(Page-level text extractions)
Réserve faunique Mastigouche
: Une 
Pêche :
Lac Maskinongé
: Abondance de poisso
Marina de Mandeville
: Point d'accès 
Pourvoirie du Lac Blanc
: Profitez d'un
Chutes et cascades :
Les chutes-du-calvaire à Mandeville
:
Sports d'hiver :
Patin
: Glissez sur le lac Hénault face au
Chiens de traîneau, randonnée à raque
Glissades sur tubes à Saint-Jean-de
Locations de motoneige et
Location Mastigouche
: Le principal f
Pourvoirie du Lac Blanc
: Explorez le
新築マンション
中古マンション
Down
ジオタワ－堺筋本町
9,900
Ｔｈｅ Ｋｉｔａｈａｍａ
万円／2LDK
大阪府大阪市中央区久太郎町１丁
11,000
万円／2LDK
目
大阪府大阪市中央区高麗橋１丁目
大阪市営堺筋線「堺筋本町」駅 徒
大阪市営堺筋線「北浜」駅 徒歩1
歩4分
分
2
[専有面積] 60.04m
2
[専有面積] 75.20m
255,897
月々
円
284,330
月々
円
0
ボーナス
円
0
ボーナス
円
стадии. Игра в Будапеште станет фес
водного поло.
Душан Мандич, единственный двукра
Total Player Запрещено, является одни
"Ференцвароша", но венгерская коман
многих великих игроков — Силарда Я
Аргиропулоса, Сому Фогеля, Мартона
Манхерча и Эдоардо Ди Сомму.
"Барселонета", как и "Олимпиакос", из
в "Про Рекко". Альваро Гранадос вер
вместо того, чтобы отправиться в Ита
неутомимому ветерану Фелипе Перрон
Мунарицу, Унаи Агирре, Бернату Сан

ACTIVITY
For this exercise, give the entries above again with no difference at all.

WRITTEN RESPONSE
Réserve faunique Mastigouche
: Une 
Pêche :
Lac Maskinongé
: Abondance de poisso
Marina de Mandeville
: Point d'accès 
Pourvoirie du Lac Blanc
: Profitez d'un
Chutes et cascades :
Les chutes-du-calvaire à Mandeville
:
Sports d'hiver :
Patin
: Glissez sur le lac Hénault face au
Chiens de traîneau, randonnée à raque
Glissades sur tubes à Saint-Jean-de
Locations de motoneige et
Location Mastigouche
: Le principal f
Pourvoirie du Lac Blanc
: Explorez le
新築マンション
中古マンション
Down
ジオタワ－堺筋本町
9,900
Ｔｈｅ Ｋｉｔａｈａｍａ
万円／2LDK
大阪府大阪市中央区久太郎町１丁
11,000
万円／2LDK
目
大阪府大阪市中央区高麗橋１丁目
大阪市営堺筋線「堺筋本町」駅 徒
大阪市営堺筋線「北浜」駅 徒歩1
歩4分
分
2
[専有面積] 60.04m
2
[専有面積] 75.20m
255,897
月々
円
284,330
月々
円
0
ボーナス
円
0
ボーナス
円
стадии. Игра в Будапеште станет фес
водного поло.
Душан Мандич, единственный двукра
Total Player Запрещено, является одни
"Ференцвароша", но венгерская коман
многих великих игроков — Силарда Я
Аргиропулоса, Сому Фогеля, Мартона
Манхерча и Эдоардо Ди Сомму.
"Барселонета", как и "Олимпиакос", из
в "Про Рекко". Альваро Гранадос вер
вместо того, чтобы отправиться в Ита
неутомимому ветерану Фелипе Перрон
Мунарицу, Унаи Агирре, Бернату Сан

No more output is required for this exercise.